Ashley Williams, an English hacker, has made available a version of this database in JSON format (http://ashleyw.co.uk/project/food-nutrient-database).

In [258]:
# download foods-2011-10-03.json from the ODL platform
# upload to Google Colab: Refer to https://www.youtube.com/watch?v=I9zT-dC4Lw8&ab_channel=Dr.Vipin%27sClassroom
# after you have upload the file, run this cell

import json
db = json.load(open('foods-2011-10-03.json'))

nutrients = []
for rec in db:
  fnuts = pd.DataFrame(rec['nutrients'])
  fnuts['id'] = rec['id']
  nutrients.append(fnuts)

nutrients = pd.concat(nutrients, ignore_index=True)

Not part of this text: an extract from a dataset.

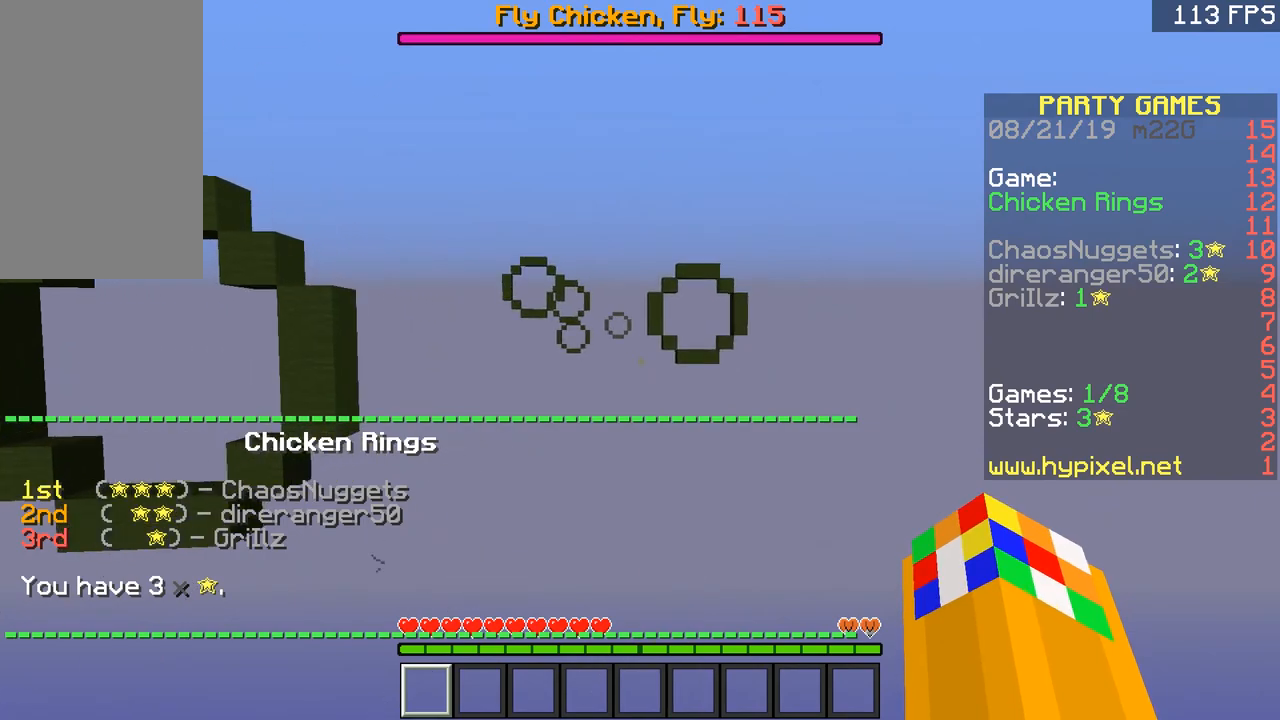
{"keys": [], "mouse": [], "events": [[100, "a", "down"], [133, "s", "up"], [167, "a", "up"]]}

info_keys = ['description', 'group', 'id', 'manufacturer']
info = pd.DataFrame(db, columns=info_keys)


## Tasks
1. Check how many duplicated instance in *nutrients* dataframe. -- Ans: 14179
2. Drop the duplicates in *nutrients* dataframe -- Ans: After drop, you left 375176 rows
3. Rename column name of description with food, and group with fgroup for *info* dataframe
4. Rename column name of description with nutrient, and group with nutgroup for *nutrients* dataframe
4. merge *nutrient* and *info* dataframes by *id*
5. Plot the median Zinc values by nutrient group. Hint: use groupby yand .plot(kind='barh')


In [None]:
# Your solution here

### Submission: File > Print > As PDF > Submit in ODL Platform
### Make sure the answer is visible in PDF format.
### Deadline: 1 week after today class.